- Annotated element listings -
((

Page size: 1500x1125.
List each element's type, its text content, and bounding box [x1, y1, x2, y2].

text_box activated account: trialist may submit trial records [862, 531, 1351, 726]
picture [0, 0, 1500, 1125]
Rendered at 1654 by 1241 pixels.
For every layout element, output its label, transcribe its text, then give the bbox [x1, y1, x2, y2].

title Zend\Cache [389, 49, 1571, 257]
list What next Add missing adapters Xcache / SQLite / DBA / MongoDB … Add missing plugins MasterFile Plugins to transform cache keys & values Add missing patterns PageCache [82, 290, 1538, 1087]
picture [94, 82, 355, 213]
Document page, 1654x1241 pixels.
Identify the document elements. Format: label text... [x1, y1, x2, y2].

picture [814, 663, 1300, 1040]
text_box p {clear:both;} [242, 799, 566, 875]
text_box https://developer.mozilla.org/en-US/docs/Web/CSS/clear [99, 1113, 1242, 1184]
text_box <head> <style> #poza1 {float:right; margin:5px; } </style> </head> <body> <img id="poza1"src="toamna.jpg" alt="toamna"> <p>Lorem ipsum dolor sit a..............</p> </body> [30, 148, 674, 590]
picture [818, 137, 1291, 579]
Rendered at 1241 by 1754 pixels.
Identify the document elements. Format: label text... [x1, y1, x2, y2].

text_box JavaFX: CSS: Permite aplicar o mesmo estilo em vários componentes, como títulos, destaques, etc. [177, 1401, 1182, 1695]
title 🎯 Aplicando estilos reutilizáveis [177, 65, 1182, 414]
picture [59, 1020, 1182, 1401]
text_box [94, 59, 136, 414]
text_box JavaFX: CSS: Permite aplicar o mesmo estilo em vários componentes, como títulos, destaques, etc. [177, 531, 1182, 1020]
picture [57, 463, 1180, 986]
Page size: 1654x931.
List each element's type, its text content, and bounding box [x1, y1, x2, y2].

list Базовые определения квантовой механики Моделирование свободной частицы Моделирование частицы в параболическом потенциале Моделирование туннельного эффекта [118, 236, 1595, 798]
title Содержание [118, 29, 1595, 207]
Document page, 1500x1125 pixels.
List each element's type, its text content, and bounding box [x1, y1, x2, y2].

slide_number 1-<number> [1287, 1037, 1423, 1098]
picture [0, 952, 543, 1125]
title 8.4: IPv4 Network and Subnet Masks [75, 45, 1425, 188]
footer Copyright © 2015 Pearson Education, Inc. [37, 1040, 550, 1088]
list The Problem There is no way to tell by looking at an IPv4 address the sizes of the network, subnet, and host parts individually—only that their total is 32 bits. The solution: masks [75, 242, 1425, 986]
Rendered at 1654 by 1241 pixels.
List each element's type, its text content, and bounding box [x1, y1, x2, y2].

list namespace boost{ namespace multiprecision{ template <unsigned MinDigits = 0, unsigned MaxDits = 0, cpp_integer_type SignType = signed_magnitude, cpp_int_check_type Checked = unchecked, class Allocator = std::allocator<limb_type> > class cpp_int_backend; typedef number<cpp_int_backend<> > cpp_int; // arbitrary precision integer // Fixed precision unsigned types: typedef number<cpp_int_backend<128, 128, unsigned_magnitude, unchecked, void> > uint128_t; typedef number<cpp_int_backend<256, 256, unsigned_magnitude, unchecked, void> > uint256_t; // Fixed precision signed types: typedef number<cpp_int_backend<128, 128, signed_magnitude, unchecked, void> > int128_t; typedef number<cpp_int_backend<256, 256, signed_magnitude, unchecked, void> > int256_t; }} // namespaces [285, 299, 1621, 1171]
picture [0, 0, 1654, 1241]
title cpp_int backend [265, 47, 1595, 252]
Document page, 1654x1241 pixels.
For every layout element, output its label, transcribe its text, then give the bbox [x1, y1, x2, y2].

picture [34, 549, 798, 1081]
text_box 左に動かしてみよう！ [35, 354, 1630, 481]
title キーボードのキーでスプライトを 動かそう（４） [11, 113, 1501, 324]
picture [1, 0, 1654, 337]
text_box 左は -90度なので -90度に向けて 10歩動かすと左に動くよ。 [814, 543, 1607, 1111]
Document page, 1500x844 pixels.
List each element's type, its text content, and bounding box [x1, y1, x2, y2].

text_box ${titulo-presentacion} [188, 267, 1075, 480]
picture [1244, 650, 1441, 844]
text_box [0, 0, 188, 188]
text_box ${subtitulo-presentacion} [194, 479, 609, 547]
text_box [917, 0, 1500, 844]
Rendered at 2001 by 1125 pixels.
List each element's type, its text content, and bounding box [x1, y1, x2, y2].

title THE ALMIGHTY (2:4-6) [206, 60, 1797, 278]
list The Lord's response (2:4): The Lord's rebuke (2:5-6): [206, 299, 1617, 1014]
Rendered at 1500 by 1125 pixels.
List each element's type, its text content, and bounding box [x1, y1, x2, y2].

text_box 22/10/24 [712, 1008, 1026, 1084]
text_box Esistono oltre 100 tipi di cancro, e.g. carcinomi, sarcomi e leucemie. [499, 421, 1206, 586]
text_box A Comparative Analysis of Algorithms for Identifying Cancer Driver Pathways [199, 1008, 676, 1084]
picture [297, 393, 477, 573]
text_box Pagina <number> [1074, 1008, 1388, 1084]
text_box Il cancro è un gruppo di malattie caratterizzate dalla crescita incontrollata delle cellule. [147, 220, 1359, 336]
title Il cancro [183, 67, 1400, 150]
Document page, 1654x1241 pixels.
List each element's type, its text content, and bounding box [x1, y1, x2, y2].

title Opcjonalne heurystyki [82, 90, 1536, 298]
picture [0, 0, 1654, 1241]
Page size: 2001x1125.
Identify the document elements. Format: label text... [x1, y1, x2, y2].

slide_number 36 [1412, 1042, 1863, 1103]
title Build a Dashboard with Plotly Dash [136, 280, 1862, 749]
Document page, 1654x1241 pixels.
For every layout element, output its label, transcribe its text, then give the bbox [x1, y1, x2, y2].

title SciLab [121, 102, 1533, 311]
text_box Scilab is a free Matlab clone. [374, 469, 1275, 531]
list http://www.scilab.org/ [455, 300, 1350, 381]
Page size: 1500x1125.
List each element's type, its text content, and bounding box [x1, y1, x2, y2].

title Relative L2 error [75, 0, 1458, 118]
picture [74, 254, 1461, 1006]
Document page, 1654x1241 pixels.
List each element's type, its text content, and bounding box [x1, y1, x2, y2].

))

Rewrite every line of the material above as a numbered list, skipping the blank lines.

- Expected answer -
1. Page size: 1500x1125.
2. List each element's type, its text content, and bounding box [x1, y1, x2, y2].
3. text_box activated account: trialist may submit trial records [862, 531, 1351, 726]
4. picture [0, 0, 1500, 1125]
5. Rendered at 1654 by 1241 pixels.
6. For every layout element, output its label, transcribe its text, then give the bbox [x1, y1, x2, y2].
7. title Zend\Cache [389, 49, 1571, 257]
8. list What next Add missing adapters Xcache / SQLite / DBA / MongoDB … Add missing plugins MasterFile Plugins to transform cache keys & values Add missing patterns PageCache [82, 290, 1538, 1087]
9. picture [94, 82, 355, 213]
10. Document page, 1654x1241 pixels.
11. Identify the document elements. Format: label text... [x1, y1, x2, y2].
12. picture [814, 663, 1300, 1040]
13. text_box p {clear:both;} [242, 799, 566, 875]
14. text_box https://developer.mozilla.org/en-US/docs/Web/CSS/clear [99, 1113, 1242, 1184]
15. text_box <head> <style> #poza1 {float:right; margin:5px; } </style> </head> <body> <img id="poza1"src="toamna.jpg" alt="toamna"> <p>Lorem ipsum dolor sit a..............</p> </body> [30, 148, 674, 590]
16. picture [818, 137, 1291, 579]
17. Rendered at 1241 by 1754 pixels.
18. Identify the document elements. Format: label text... [x1, y1, x2, y2].
19. text_box JavaFX: CSS: Permite aplicar o mesmo estilo em vários componentes, como títulos, destaques, etc. [177, 1401, 1182, 1695]
20. title 🎯 Aplicando estilos reutilizáveis [177, 65, 1182, 414]
21. picture [59, 1020, 1182, 1401]
22. text_box [94, 59, 136, 414]
23. text_box JavaFX: CSS: Permite aplicar o mesmo estilo em vários componentes, como títulos, destaques, etc. [177, 531, 1182, 1020]
24. picture [57, 463, 1180, 986]
25. Page size: 1654x931.
26. List each element's type, its text content, and bounding box [x1, y1, x2, y2].
27. list Базовые определения квантовой механики Моделирование свободной частицы Моделирование частицы в параболическом потенциале Моделирование туннельного эффекта [118, 236, 1595, 798]
28. title Содержание [118, 29, 1595, 207]
29. Document page, 1500x1125 pixels.
30. List each element's type, its text content, and bounding box [x1, y1, x2, y2].
31. slide_number 1-<number> [1287, 1037, 1423, 1098]
32. picture [0, 952, 543, 1125]
33. title 8.4: IPv4 Network and Subnet Masks [75, 45, 1425, 188]
34. footer Copyright © 2015 Pearson Education, Inc. [37, 1040, 550, 1088]
35. list The Problem There is no way to tell by looking at an IPv4 address the sizes of the network, subnet, and host parts individually—only that their total is 32 bits. The solution: masks [75, 242, 1425, 986]
36. Rendered at 1654 by 1241 pixels.
37. List each element's type, its text content, and bounding box [x1, y1, x2, y2].
38. list namespace boost{ namespace multiprecision{ template <unsigned MinDigits = 0, unsigned MaxDits = 0, cpp_integer_type SignType = signed_magnitude, cpp_int_check_type Checked = unchecked, class Allocator = std::allocator<limb_type> > class cpp_int_backend; typedef number<cpp_int_backend<> > cpp_int; // arbitrary precision integer // Fixed precision unsigned types: typedef number<cpp_int_backend<128, 128, unsigned_magnitude, unchecked, void> > uint128_t; typedef number<cpp_int_backend<256, 256, unsigned_magnitude, unchecked, void> > uint256_t; // Fixed precision signed types: typedef number<cpp_int_backend<128, 128, signed_magnitude, unchecked, void> > int128_t; typedef number<cpp_int_backend<256, 256, signed_magnitude, unchecked, void> > int256_t; }} // namespaces [285, 299, 1621, 1171]
39. picture [0, 0, 1654, 1241]
40. title cpp_int backend [265, 47, 1595, 252]
41. Document page, 1654x1241 pixels.
42. For every layout element, output its label, transcribe its text, then give the bbox [x1, y1, x2, y2].
43. picture [34, 549, 798, 1081]
44. text_box 左に動かしてみよう！ [35, 354, 1630, 481]
45. title キーボードのキーでスプライトを 動かそう（４） [11, 113, 1501, 324]
46. picture [1, 0, 1654, 337]
47. text_box 左は -90度なので -90度に向けて 10歩動かすと左に動くよ。 [814, 543, 1607, 1111]
48. Document page, 1500x844 pixels.
49. List each element's type, its text content, and bounding box [x1, y1, x2, y2].
50. text_box ${titulo-presentacion} [188, 267, 1075, 480]
51. picture [1244, 650, 1441, 844]
52. text_box [0, 0, 188, 188]
53. text_box ${subtitulo-presentacion} [194, 479, 609, 547]
54. text_box [917, 0, 1500, 844]
55. Rendered at 2001 by 1125 pixels.
56. List each element's type, its text content, and bounding box [x1, y1, x2, y2].
57. title THE ALMIGHTY (2:4-6) [206, 60, 1797, 278]
58. list The Lord's response (2:4): The Lord's rebuke (2:5-6): [206, 299, 1617, 1014]
59. Rendered at 1500 by 1125 pixels.
60. List each element's type, its text content, and bounding box [x1, y1, x2, y2].
61. text_box 22/10/24 [712, 1008, 1026, 1084]
62. text_box Esistono oltre 100 tipi di cancro, e.g. carcinomi, sarcomi e leucemie. [499, 421, 1206, 586]
63. text_box A Comparative Analysis of Algorithms for Identifying Cancer Driver Pathways [199, 1008, 676, 1084]
64. picture [297, 393, 477, 573]
65. text_box Pagina <number> [1074, 1008, 1388, 1084]
66. text_box Il cancro è un gruppo di malattie caratterizzate dalla crescita incontrollata delle cellule. [147, 220, 1359, 336]
67. title Il cancro [183, 67, 1400, 150]
68. Document page, 1654x1241 pixels.
69. List each element's type, its text content, and bounding box [x1, y1, x2, y2].
70. title Opcjonalne heurystyki [82, 90, 1536, 298]
71. picture [0, 0, 1654, 1241]
72. Page size: 2001x1125.
73. Identify the document elements. Format: label text... [x1, y1, x2, y2].
74. slide_number 36 [1412, 1042, 1863, 1103]
75. title Build a Dashboard with Plotly Dash [136, 280, 1862, 749]
76. Document page, 1654x1241 pixels.
77. For every layout element, output its label, transcribe its text, then give the bbox [x1, y1, x2, y2].
78. title SciLab [121, 102, 1533, 311]
79. text_box Scilab is a free Matlab clone. [374, 469, 1275, 531]
80. list http://www.scilab.org/ [455, 300, 1350, 381]
81. Page size: 1500x1125.
82. List each element's type, its text content, and bounding box [x1, y1, x2, y2].
83. title Relative L2 error [75, 0, 1458, 118]
84. picture [74, 254, 1461, 1006]
85. Document page, 1654x1241 pixels.
86. List each element's type, its text content, and bounding box [x1, y1, x2, y2].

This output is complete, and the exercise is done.